• **WORK INSTRUCTION**
Each line of the listing below must be set down exactly.

• **DATA**
----
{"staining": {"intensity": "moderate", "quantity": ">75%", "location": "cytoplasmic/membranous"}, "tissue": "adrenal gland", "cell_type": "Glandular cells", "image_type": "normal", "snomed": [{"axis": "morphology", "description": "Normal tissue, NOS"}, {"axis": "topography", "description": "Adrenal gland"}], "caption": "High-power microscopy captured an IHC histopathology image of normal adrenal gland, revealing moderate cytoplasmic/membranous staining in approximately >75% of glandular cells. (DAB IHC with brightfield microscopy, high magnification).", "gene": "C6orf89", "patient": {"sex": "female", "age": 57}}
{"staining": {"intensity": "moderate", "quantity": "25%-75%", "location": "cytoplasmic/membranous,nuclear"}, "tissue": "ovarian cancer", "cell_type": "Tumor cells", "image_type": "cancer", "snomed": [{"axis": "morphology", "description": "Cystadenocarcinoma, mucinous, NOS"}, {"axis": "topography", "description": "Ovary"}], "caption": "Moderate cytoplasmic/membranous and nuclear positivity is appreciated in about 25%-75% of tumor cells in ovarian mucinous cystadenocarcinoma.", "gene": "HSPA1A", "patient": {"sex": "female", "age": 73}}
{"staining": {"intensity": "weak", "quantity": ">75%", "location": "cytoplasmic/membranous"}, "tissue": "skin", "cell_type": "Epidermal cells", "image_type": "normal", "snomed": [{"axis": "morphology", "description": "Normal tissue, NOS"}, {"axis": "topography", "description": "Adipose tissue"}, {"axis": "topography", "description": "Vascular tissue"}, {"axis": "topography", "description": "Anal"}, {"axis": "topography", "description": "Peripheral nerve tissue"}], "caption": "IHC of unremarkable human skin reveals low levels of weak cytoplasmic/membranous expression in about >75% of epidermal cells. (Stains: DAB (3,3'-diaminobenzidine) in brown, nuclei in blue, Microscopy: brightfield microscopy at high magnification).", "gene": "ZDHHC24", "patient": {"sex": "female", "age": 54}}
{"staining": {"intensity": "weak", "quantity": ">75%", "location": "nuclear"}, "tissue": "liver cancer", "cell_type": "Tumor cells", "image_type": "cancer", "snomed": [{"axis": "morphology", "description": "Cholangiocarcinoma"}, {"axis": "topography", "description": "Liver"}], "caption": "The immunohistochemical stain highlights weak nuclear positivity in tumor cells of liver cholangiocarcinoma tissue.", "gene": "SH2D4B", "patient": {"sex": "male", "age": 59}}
----
• **TASK RESPONSE**
{"staining": {"intensity": "moderate", "quantity": ">75%", "location": "cytoplasmic/membranous"}, "tissue": "adrenal gland", "cell_type": "Glandular cells", "image_type": "normal", "snomed": [{"axis": "morphology", "description": "Normal tissue, NOS"}, {"axis": "topography", "description": "Adrenal gland"}], "caption": "High-power microscopy captured an IHC histopathology image of normal adrenal gland, revealing moderate cytoplasmic/membranous staining in approximately >75% of glandular cells. (DAB IHC with brightfield microscopy, high magnification).", "gene": "C6orf89", "patient": {"sex": "female", "age": 57}}
{"staining": {"intensity": "moderate", "quantity": "25%-75%", "location": "cytoplasmic/membranous,nuclear"}, "tissue": "ovarian cancer", "cell_type": "Tumor cells", "image_type": "cancer", "snomed": [{"axis": "morphology", "description": "Cystadenocarcinoma, mucinous, NOS"}, {"axis": "topography", "description": "Ovary"}], "caption": "Moderate cytoplasmic/membranous and nuclear positivity is appreciated in about 25%-75% of tumor cells in ovarian mucinous cystadenocarcinoma.", "gene": "HSPA1A", "patient": {"sex": "female", "age": 73}}
{"staining": {"intensity": "weak", "quantity": ">75%", "location": "cytoplasmic/membranous"}, "tissue": "skin", "cell_type": "Epidermal cells", "image_type": "normal", "snomed": [{"axis": "morphology", "description": "Normal tissue, NOS"}, {"axis": "topography", "description": "Adipose tissue"}, {"axis": "topography", "description": "Vascular tissue"}, {"axis": "topography", "description": "Anal"}, {"axis": "topography", "description": "Peripheral nerve tissue"}], "caption": "IHC of unremarkable human skin reveals low levels of weak cytoplasmic/membranous expression in about >75% of epidermal cells. (Stains: DAB (3,3'-diaminobenzidine) in brown, nuclei in blue, Microscopy: brightfield microscopy at high magnification).", "gene": "ZDHHC24", "patient": {"sex": "female", "age": 54}}
{"staining": {"intensity": "weak", "quantity": ">75%", "location": "nuclear"}, "tissue": "liver cancer", "cell_type": "Tumor cells", "image_type": "cancer", "snomed": [{"axis": "morphology", "description": "Cholangiocarcinoma"}, {"axis": "topography", "description": "Liver"}], "caption": "The immunohistochemical stain highlights weak nuclear positivity in tumor cells of liver cholangiocarcinoma tissue.", "gene": "SH2D4B", "patient": {"sex": "male", "age": 59}}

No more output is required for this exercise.